Par décret du président Mamadi Doumbouya, un Commandement des Opérations Spéciales (COS) vient d’être créé au sein des Forces Armées Guinéennes. Cette nouvelle structure interarmées, placée sous l’autorité directe du Chef d’État-major général des armées, regroupe les principales unités d’élite du pays et est chargée de conduire des opérations à haute valeur stratégique, notamment dans la lutte contre le terrorisme.
L’armée guinéenne se dote d’un nouveau cerveau opérationnel.
Annoncé ce mercredi 22 avril 2026 à la télévision nationale, le décret du président Mamadi Doumbouya institue le Commandement des Opérations Spéciales, défini à l’article 2 du texte comme une « structure de commandement opérationnel interarmé et interservice ». Placé sous l’autorité directe du Chef d’État-major général des armées et agissant selon les orientations du Président de la République, le COS est dépourvu de personnalité juridique propre.

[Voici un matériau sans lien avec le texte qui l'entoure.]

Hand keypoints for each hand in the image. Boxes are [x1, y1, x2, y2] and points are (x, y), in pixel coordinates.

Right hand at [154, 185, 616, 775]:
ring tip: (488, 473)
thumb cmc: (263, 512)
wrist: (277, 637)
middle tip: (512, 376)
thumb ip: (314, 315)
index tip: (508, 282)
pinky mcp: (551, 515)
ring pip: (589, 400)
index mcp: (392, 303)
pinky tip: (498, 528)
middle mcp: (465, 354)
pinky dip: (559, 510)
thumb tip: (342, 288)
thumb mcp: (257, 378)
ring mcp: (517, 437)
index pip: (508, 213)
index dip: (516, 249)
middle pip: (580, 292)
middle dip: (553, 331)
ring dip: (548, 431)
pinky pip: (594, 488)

Un dispositif qui regroupe toutes les composantes de la défense
Selon l’article 5 du décret, le COS est constitué par prélèvement au sein de toutes les composantes de la défense et de la sécurité : l’Armée de Terre, l’Armée de l’Air, la Marine nationale, la Gendarmerie et la Police nationale. Six unités d’élite intègrent désormais ce dispositif de coordination :
- le Groupement des Forces Spéciales (GFS),
- le Bataillon des Troupes Aéroportées (BATA),
- le Groupement des Forces d’Intervention Rapide (GFIR),
- le Groupement d’Intervention de la Gendarmerie Nationale (GIGN),
- le Groupement d’Intervention de la Police Nationale (GIPN), ainsi que les fusiliers commandos de l’Air et les fusiliers marins commandos.
Trois missions stratégiques
Le COS est investi de trois missions principales : planifier, préparer et conduire des opérations spéciales à haute valeur stratégique ; lutter contre le terrorisme et les menaces asymétriques ; et renforcer la capacité d’anticipation et de réaction des forces de défense. Il est également chargé de la collecte, l’exploitation, l’analyse, la coordination et la diffusion du renseignement d’intérêt opérationnel.

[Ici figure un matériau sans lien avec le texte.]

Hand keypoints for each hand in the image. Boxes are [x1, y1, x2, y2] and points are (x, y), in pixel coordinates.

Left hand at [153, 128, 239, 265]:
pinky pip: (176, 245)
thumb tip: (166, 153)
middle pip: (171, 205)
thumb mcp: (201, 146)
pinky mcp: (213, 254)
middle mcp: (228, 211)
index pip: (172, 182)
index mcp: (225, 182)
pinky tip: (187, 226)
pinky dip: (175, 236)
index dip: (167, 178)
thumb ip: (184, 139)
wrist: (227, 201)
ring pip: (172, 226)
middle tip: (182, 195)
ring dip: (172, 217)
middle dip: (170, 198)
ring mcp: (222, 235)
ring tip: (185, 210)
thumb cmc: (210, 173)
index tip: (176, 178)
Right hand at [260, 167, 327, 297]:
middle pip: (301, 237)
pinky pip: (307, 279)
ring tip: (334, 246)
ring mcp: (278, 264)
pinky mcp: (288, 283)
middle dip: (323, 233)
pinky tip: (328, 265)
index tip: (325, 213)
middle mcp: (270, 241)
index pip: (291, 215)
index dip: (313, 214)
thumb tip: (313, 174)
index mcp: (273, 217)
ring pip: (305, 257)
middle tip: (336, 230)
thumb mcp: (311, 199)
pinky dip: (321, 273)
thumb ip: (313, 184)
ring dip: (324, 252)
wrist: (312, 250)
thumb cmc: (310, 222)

Un rôle de coordination, non de substitution
Le décret tient à préciser la nature exacte de cette nouvelle structure pour éviter toute confusion avec les forces existantes. « Le COS n’a pas vocation à se substituer aux forces existantes. Il constitue un dispositif de coordination visant à optimiser l’emploi des capacités opérationnelles des unités d’élite », indique le texte.
Pour diriger cette structure, le décret exige un profil expérimenté : un officier général ou un colonel titulaire du brevet de l’école de guerre, justifiant d’au moins cinq années d’expérience dans les opérations spéciales.
La création du COS intervient dans un contexte régional marqué par la montée des menaces sécuritaires au Sahel et dans les pays limitrophes de la Guinée, et s’inscrit dans la dynamique de modernisation et de professionnalisation de l’outil de défense guinéen engagée par les autorités de transition.